------ Records provided ------

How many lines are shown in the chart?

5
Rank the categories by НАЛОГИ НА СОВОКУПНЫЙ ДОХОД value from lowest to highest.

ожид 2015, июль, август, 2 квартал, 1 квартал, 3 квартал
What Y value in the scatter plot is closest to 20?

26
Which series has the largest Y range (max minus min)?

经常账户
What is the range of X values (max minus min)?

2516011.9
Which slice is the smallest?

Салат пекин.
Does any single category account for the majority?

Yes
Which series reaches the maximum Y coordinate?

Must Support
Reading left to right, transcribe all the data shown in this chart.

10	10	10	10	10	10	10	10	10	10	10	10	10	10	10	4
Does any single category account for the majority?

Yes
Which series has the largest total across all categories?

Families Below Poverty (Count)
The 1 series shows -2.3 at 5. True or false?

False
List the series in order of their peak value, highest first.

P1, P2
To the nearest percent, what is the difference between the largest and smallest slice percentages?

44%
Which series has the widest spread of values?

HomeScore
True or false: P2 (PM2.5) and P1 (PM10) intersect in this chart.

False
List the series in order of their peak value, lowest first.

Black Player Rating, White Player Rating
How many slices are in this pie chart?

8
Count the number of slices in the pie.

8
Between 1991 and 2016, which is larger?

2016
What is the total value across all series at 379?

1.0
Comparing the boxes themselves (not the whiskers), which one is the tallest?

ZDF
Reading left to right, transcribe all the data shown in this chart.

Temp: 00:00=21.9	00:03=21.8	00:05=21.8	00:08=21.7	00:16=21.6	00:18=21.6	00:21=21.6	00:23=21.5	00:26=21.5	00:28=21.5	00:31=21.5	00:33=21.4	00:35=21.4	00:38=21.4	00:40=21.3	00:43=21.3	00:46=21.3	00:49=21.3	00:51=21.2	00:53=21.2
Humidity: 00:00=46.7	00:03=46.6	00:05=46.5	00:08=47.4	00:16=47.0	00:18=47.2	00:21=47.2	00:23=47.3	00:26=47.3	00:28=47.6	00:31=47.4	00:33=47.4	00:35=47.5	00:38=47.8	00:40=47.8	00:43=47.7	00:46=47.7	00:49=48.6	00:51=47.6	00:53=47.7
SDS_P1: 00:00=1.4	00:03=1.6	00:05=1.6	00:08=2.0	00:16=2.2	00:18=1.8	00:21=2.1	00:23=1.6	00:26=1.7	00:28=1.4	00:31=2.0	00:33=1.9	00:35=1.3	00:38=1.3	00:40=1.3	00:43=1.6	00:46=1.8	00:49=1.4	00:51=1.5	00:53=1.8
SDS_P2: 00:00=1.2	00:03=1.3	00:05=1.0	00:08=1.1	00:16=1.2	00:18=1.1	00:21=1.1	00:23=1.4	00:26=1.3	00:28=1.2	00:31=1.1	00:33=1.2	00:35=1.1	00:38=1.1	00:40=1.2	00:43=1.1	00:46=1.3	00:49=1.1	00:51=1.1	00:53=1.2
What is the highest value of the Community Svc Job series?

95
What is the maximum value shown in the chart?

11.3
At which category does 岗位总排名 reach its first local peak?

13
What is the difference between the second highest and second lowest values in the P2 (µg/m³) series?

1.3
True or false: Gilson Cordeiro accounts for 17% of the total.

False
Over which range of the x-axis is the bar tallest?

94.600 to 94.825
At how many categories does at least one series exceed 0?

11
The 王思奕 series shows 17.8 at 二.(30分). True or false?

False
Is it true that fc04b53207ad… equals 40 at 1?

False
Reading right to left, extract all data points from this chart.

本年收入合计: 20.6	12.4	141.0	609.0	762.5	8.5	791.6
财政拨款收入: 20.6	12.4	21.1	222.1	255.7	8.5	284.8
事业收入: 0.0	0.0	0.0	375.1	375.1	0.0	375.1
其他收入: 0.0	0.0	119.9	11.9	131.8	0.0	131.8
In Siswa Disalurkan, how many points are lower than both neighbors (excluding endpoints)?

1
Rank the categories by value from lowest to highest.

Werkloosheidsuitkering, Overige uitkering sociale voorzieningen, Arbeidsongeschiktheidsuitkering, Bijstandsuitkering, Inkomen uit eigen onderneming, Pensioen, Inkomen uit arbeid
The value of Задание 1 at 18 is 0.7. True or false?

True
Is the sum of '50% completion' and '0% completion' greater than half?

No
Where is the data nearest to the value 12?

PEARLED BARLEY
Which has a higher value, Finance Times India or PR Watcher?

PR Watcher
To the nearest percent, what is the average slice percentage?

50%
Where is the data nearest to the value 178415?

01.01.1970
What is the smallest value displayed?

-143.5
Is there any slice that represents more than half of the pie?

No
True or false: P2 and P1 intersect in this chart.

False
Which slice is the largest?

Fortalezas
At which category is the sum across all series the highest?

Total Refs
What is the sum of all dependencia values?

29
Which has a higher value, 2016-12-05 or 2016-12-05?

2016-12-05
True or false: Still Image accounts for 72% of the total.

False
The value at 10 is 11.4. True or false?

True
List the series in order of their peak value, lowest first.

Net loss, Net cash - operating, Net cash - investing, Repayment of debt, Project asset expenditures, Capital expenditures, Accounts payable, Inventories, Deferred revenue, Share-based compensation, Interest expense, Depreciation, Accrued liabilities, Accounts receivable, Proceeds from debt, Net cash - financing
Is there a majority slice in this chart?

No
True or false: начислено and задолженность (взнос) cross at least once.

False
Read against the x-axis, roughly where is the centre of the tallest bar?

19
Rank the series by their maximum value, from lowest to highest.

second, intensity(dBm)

------

Please repeat the lines of the listing above word for word, starting at the line containing "Must Support" and ending at the line containing "What is the total", both included.

Reply:
Must Support
Reading left to right, transcribe all the data shown in this chart.

10	10	10	10	10	10	10	10	10	10	10	10	10	10	10	4
Does any single category account for the majority?

Yes
Which series has the largest total across all categories?

Families Below Poverty (Count)
The 1 series shows -2.3 at 5. True or false?

False
List the series in order of their peak value, highest first.

P1, P2
To the nearest percent, what is the difference between the largest and smallest slice percentages?

44%
Which series has the widest spread of values?

HomeScore
True or false: P2 (PM2.5) and P1 (PM10) intersect in this chart.

False
List the series in order of their peak value, lowest first.

Black Player Rating, White Player Rating
How many slices are in this pie chart?

8
Count the number of slices in the pie.

8
Between 1991 and 2016, which is larger?

2016
What is the total value across all series at 379?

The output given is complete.